— DOCUMENT PASSAGE —
+ + +

I do love a bargain, so today I'm offering a bit of a two-for-one review deal. You can read the synopsis of Exiled here, and Shift here

I've decided to tackle these two books together for a couple of reasons. Firstly, I feel that as I read them back to back, the two halves make a whole "story so far". Secondly, I feel that combining these reviews will provide a more balanced result. 

Balance? I hear you wonder. Well yes. You see, Exiled and Shift are two books which together demonstrate all that is great and all that is sad about self publishing, whether it be on the Kindle or whatever. 

Exiled had a great story. It must have been, because as soon as I finished it I went and bought Shift so that I could carry on reading it! Unfortunately, Exiled also had a lot of things working against it. 

Don't get me wrong, it wasn't exactly badly written, but it was very badly edited. In the foreword of Exiled, Merrick thanked his editor Claire Sheldon. I can't find any information about this editor on the interweb so I have an inkling that she might be a friend Merrick got to read the book as opposed to a real-life editor. A gentle friend. A friend who was either too kind or (and I don't mean to be mean...) too daft to point out bad grammar and some rather dodgy homophone confusions. 

At one point in the book (p15 according to the app), the first person protagonist says, "We could make ends meat...". M.E.A.T. Really?!

+ + +

— TASK LIST —
1. In the records, switch "superhero" to "champion" and write out the stretch from the line containing "warping or fading like lesser materials." through the line containing "By NCCE on Jun 8, 2023", with everything else unchanged. Leave the pictures out.
2. Carry on writing the review of Exiled and Shift from the point where it stops.

— SOURCE DATA —
+ + +

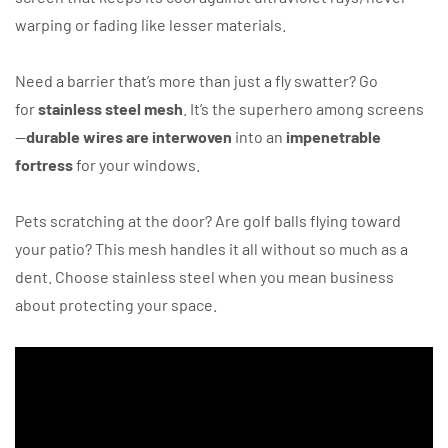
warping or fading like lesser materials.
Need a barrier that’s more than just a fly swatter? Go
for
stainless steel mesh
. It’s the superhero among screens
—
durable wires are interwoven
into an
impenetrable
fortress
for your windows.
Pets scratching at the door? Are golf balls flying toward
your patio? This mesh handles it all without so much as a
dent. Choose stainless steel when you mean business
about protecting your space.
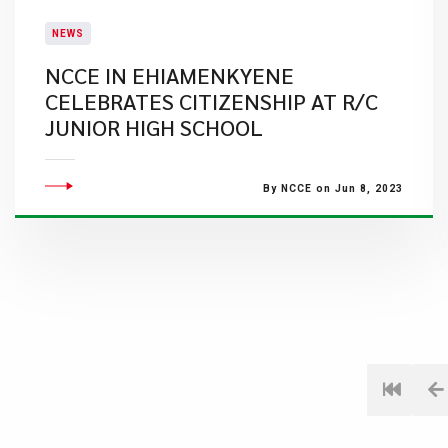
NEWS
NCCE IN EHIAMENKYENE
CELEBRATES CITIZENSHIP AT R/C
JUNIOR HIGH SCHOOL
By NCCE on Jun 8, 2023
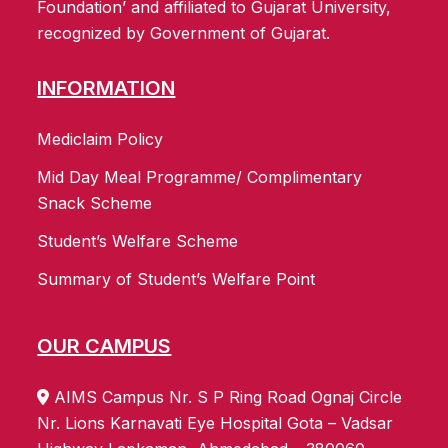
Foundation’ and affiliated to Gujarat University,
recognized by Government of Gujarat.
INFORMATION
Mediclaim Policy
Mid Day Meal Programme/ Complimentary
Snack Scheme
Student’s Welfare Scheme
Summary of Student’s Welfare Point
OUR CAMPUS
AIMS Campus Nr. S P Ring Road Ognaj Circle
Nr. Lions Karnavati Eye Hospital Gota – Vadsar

+ + +

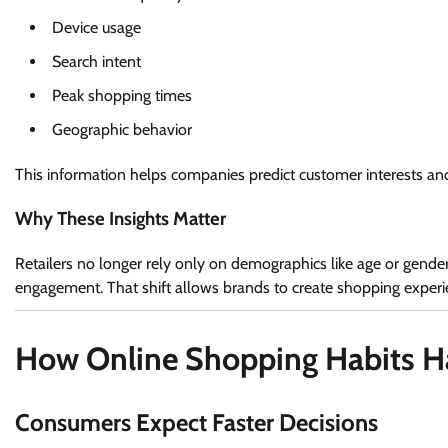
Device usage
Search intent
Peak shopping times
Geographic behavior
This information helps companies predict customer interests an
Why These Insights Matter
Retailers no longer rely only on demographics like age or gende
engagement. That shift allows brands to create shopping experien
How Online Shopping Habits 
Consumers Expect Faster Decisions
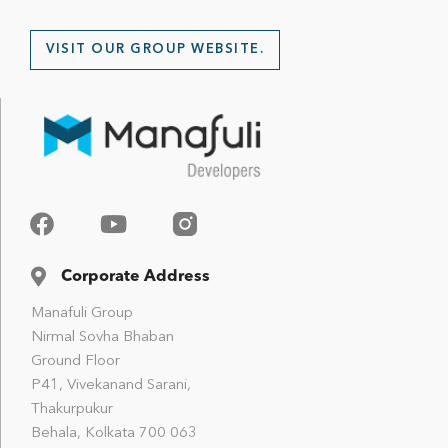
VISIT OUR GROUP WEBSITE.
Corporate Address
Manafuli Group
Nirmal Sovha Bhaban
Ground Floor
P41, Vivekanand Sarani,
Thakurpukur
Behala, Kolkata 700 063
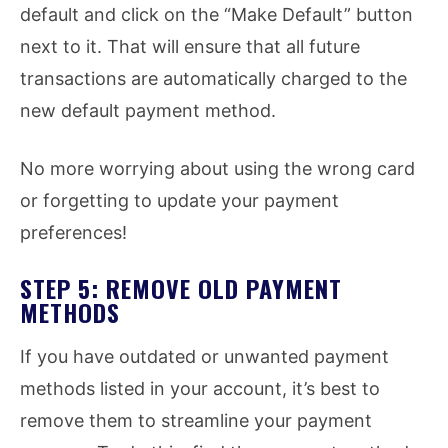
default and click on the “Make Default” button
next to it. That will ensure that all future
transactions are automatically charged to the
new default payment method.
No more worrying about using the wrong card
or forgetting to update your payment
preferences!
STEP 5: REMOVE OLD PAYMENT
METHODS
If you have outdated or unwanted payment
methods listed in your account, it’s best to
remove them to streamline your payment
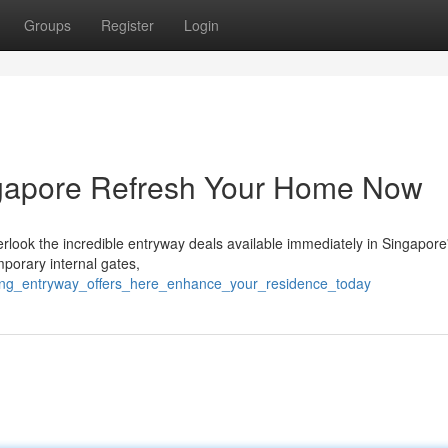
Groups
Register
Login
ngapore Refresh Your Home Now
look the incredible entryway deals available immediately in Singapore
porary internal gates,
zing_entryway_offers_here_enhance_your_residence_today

+ + +

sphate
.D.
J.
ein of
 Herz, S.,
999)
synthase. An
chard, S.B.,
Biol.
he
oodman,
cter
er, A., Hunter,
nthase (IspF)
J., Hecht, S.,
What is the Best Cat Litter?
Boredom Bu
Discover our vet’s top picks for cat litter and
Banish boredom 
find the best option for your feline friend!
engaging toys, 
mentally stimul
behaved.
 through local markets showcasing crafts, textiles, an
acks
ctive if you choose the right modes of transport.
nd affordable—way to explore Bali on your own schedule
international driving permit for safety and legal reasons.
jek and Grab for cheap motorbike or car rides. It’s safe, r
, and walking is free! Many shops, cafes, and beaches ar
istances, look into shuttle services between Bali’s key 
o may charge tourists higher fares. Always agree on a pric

+ + +

— RESULTS FOR EACH TASK —
1.
warping or fading like lesser materials.
Need a barrier that’s more than just a fly swatter? Go
for
stainless steel mesh
. It’s the champion among screens
—
durable wires are interwoven
into an
impenetrable
fortress
for your windows.
Pets scratching at the door? Are golf balls flying toward
your patio? This mesh handles it all without so much as a
dent. Choose stainless steel when you mean business
about protecting your space.
NEWS
NCCE IN EHIAMENKYENE
CELEBRATES CITIZENSHIP AT R/C
JUNIOR HIGH SCHOOL
By NCCE on Jun 8, 2023

2.
The writing is often dialogue heavy, sometimes repetitive or contradictory and occasionally a bit on the cheesy side. Seriously, on page 269 the imperative "Don't you die on me," is actually used. I thought that line was reserved for bad movies. Apparently not. 

Furthermore, Merrick has an irritating tendency to tell us exactly what everyone is wearing every time the scene changes. Unless it's hugely important to the plot (which on maybe one occasion it was) then that's just padding. Skippable padding. 

Worst of all, in my opinion, was that the character's back-story was given to us in the form of a dream. Now that's the kind of trick I used to steer my eleven year old pupils away from, so as far as I see it, such devices of exposition have no place in published works. 

These flaws, if they were present in a first draft, would be fine. I'm not blaming Merrick for not picking up on his every mistake, because we all tend to be blind to some of our errors. Hell, when I hit the publish button on this blog post I'll no doubt have missed an error or two. But if I had an editor whose job it was to read this through and suggest revisions before I hit "publish post", then I'd damn well expect them to tug on the reigns and scream "Whoa, girl!" before I sent my unpolished effort out into the world.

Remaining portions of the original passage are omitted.